Weakness Defined/Support Levels Identified
June 11, 2020
Snapshot: US equities opened lower and extending near worst levels with the S&P 500 down -3.7%. All sectors retreat with cyclical/value groups like Energy, Materials and Financials weakest. Reopening beneficiaries such as airline, cruise ship, hotel, some retail and auto industries are the worst performing. Treasury yields are lower with curve flattening. The dollar is weaker vs risk-sensitive yen, but modestly firmer vs other currencies. Curiously, Gold is down -0.50% despite the apparent ‘risk-off’ trade, while risk-on/cyclical beneficiary Copper is up +2.30%. WTI crude is down -9% to $35.83.
- The sell-off mostly attributed to bearish FOMC/Powell takeaways on the economy, rising Covid numbers and concerns of speculative excess from specific investor groups. Rising coronavirus hospitalizations in some US states suddenly in focus after US case counts reaches 2 million. While this has been the case for two weeks, the headlines halt reopening momentum that fed recent cyclical/value equity outperformance.

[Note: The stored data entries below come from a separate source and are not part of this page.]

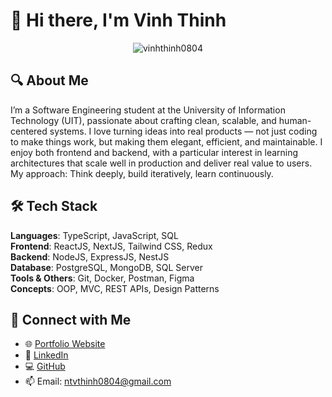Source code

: # 👋 Hi there, I'm Vinh Thinh
<p align="center"> <img src="https://komarev.com/ghpvc/?username=vinhthinh0804&label=Profile%20views&color=0e75b6&style=flat" alt="vinhthinh0804" /> </p>

## 🔍 About Me
I’m a Software Engineering student at the University of Information Technology (UIT), passionate about crafting clean, scalable, and human-centered systems. I love turning ideas into real products — not just coding to make things work, but making them elegant, efficient, and maintainable. I enjoy both frontend and backend, with a particular interest in learning architectures that scale well in production and deliver real value to users.  
My approach: Think deeply, build iteratively, learn continuously.

## 🛠 Tech Stack
**Languages**: TypeScript, JavaScript, SQL  
**Frontend**: ReactJS, NextJS, Tailwind CSS, Redux  
**Backend**: NodeJS, ExpressJS, NestJS  
**Database**: PostgreSQL, MongoDB, SQL Server  
**Tools & Others**: Git, Docker, Postman, Figma  
**Concepts**: OOP, MVC, REST APIs, Design Patterns

## 🤝 Connect with Me
- 🌐 [Portfolio Website](https://vinhthinh0804.github.io/Portfolio/)
- 💼 [LinkedIn](https://www.linkedin.com/in/thinh-nguyen-a990b232a/)
- 💻 [GitHub](https://github.com/VinhThinh0804)
- 📫 Email: ntvthinh0804@gmail.com
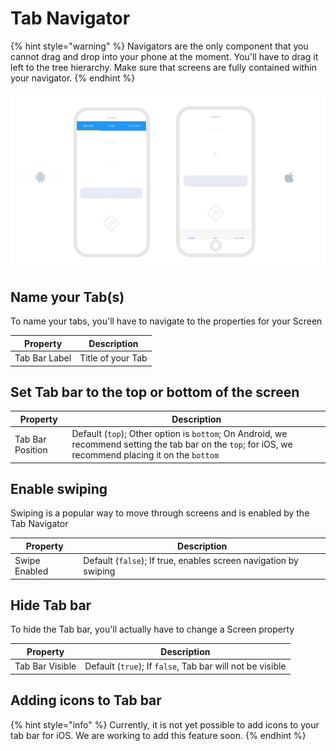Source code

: # Tab Navigator

{% hint style="warning" %}
Navigators are the only component that you cannot drag and drop into your phone at the moment. You'll have to drag it left to the tree hierarchy. Make sure that screens are fully contained within your navigator.
{% endhint %}

![On Android, the tab bar is usually oriented at the top of the screen. On iOS, it is usually on the bottom.](../../../../.gitbook/assets/thunkable-documentation-exhibits-82.png)

## Name your Tab\(s\)

To name your tabs, you'll have to navigate to the properties for your Screen

| Property | Description |
| --- | --- |
| Tab Bar Label | Title of your Tab |

## Set Tab bar to the top or bottom of the screen

| Property | Description |
| --- | --- |
| Tab Bar Position | Default \(`top`\); Other option is `bottom`; On Android, we recommend setting the tab bar on the `top`; for iOS, we recommend placing it on the `bottom` |

## Enable swiping

 Swiping is a popular way to move through screens and is enabled by the Tab Navigator

| Property | Description |
| --- | --- |
| Swipe Enabled | Default \(`false`\); If true, enables screen navigation by swiping |

## **Hide Tab bar**

To hide the Tab bar, you'll actually have to change a Screen property

| Property | Description |
| --- | --- |
| Tab Bar Visible | Default \(`true`\); If `false`, Tab bar will not be visible |

## Adding icons to Tab bar

{% hint style="info" %}
Currently, it is not yet possible to add icons to your tab bar for iOS. We are working to add this feature soon.
{% endhint %}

- Reports still suggest a fifth US coronavirus relief bill will be timed to fill the fiscal support gap in late July.
- US weekly jobless claims mostly in-line at 1.542M and the US Economic Surprise Index continues to improve, up +9.60 to 74.70.
Why? Yesterday’s Fed meeting and Powell press conference weighed on the SPX yesterday afternoon and getting most of the credit for today’s sell-off probably because: 1) policy action and messaging were extremely dovish but maybe not ‘incrementally dovish’; 2) economic commentary was more gloomy than the present narrative and; 3) Powell said the Fed could switch from balance sheet expansion to a yield curve control (YCC), but it currently has no plans to do so.
Gloom? Powell’s commentary on the labor market were definitely gloomy: “…I don’t want to give you a number because it’s going to be a guess, but well into the millions of people who don’t get to go back to their old job and, in fact, there isn’t a…there may not be a job in that industry for them for some time.” You and I know that sounds completely reasonable, but markets were priced for a performance. Powell also wants to remove any ambiguity about monetary resolve in light of last week’s surprisingly strong May Jobs Report and nudge the fifth fiscal stimulus bill closer to the starting line.
Chartist: Initial technical support for the S&P 500 (SPX) is in the 3015-3000 zone. The SPX VWAP 250-day moving average sits at ~3000, which is a popular CTA trigger but most strategies include a 3% buffer, so CTA flows may not be a factor until 2910. And a cluster of technical support levels sit 2800-2900 zone.